The business was founded in 2006, making the business 16 years old.
The business has 6 p.t. employees and is situated in a building with disclosed square footage of 1,200 sq ft.
The real estate is leased by the company for $1,300 per Month
Why is the Current Owner Selling The Business?
There are all kinds of reasons why individuals decide to sell companies. Nonetheless, the real factor and the one they say to you might be 2 totally different things. As an example, they might state "I have way too many other commitments" or "I am retiring". For numerous sellers, these factors are valid. But also, for some, these might simply be excuses to attempt to hide the reality of changing demographics, increased competition, current decrease in revenues, or a variety of various other factors. This is why it is very important that you not rely absolutely on a vendor's word, but rather, utilize the vendor's response combined with your overall due diligence. This will repaint a much more realistic picture of the business's current situation.
Existing Debts and Future Obligations
If the current business is in debt, which many companies are, then you will have reason to consider this when valuating/preparing your deal. Lots of businesses finance loans in order to cover things such as stock, payroll, accounts payable, etc. Remember that in some cases this can suggest that revenue margins are too thin. Numerous businesses come under a revolving door of taking on debt as a way to pay back other loans. Along with debts, there may also be future commitments to take into consideration. There might be an outstanding lease on equipment or the structure where the business resides. The business may have existing agreements with vendors that have to be met or might cause charges if canceled early.

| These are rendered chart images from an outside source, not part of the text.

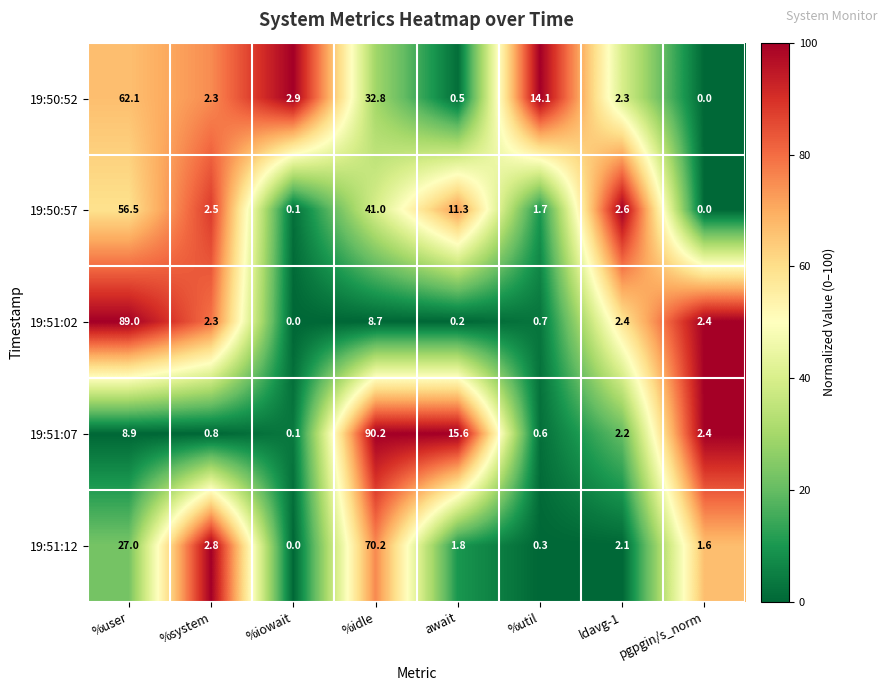

Read the 19:51:12 value at ldavg-1.

2.1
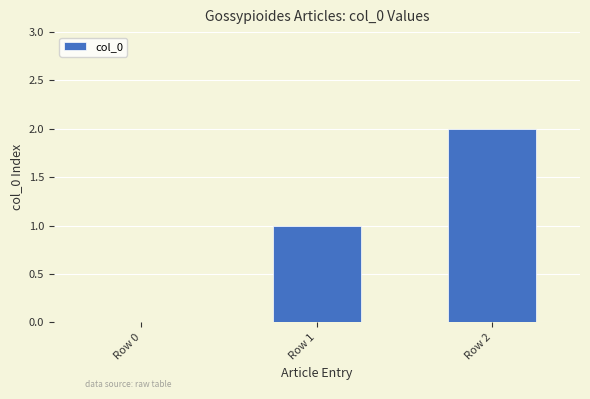

Reading left to right, list all the values displayed in this chart.

0	1	2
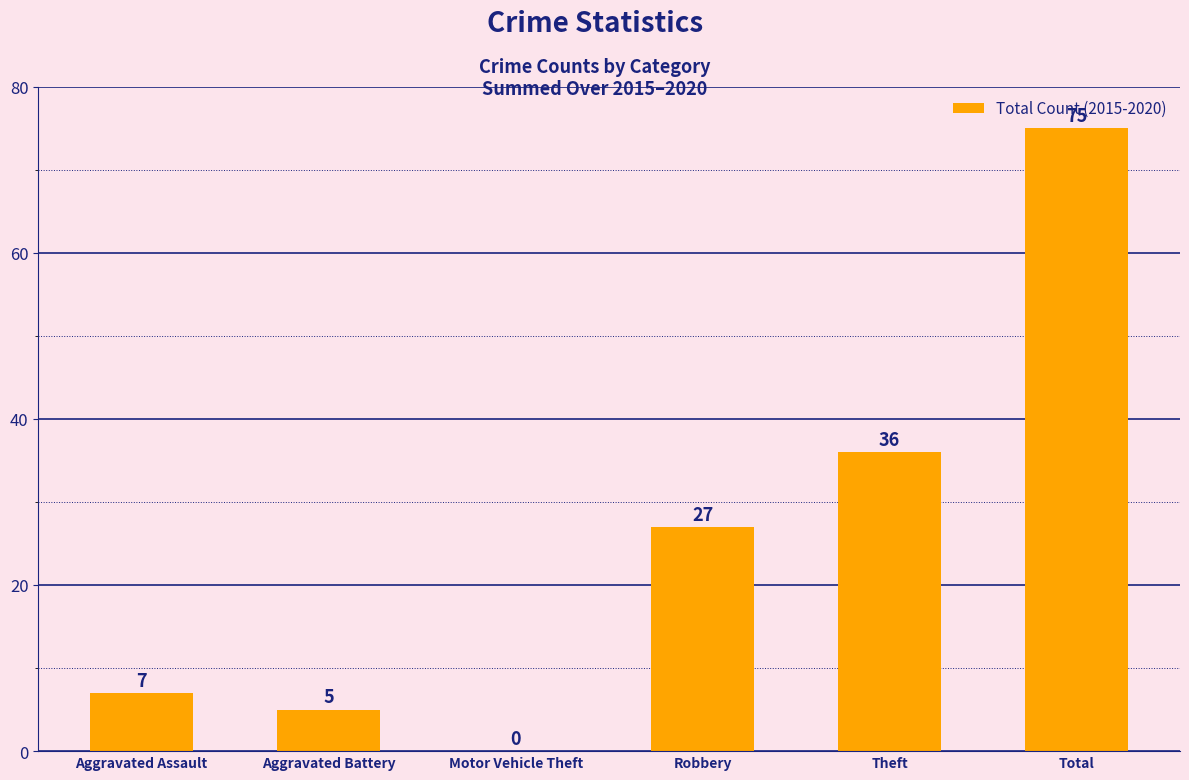

What is the greatest value displayed?

75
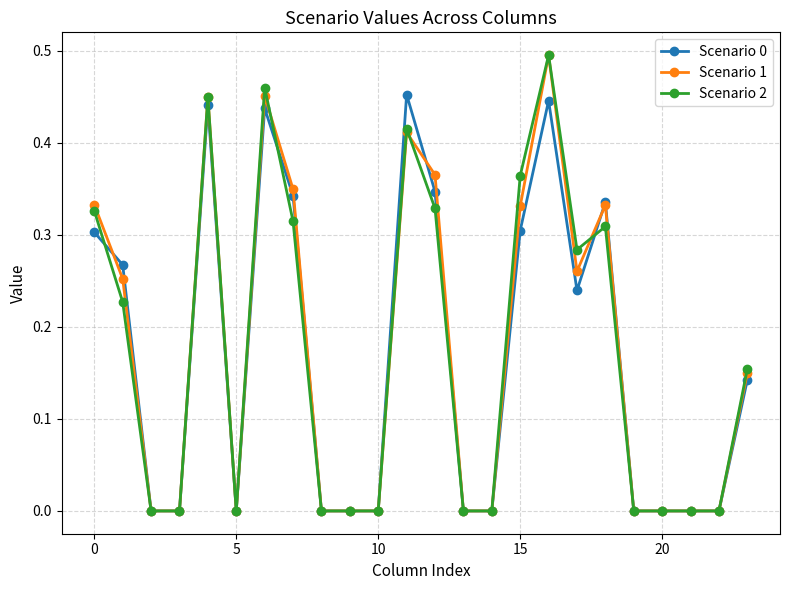

True or false: Scenario 2 has more than 1 interior local peaks.

True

Understanding the Customer Base, Competition and Area Demographics
Just how do companies in the location attract brand-new clients? Most times, businesses have repeat consumers, which create the core of their daily profits. Particular aspects such as brand-new competitors growing up around the area, road construction, and also staff turn over can impact repeat consumers as well as adversely affect future profits. One vital point to consider is the placement of the business. Is it in an extremely trafficked shopping mall, or is it concealed from the main road? Certainly, the more people that see the business often, the greater the possibility to develop a returning customer base. A last idea is the basic location demographics. Is the business placed in a densely populated city, or is it located on the edge of town? Just how might the local typical household earnings impact future revenue prospects?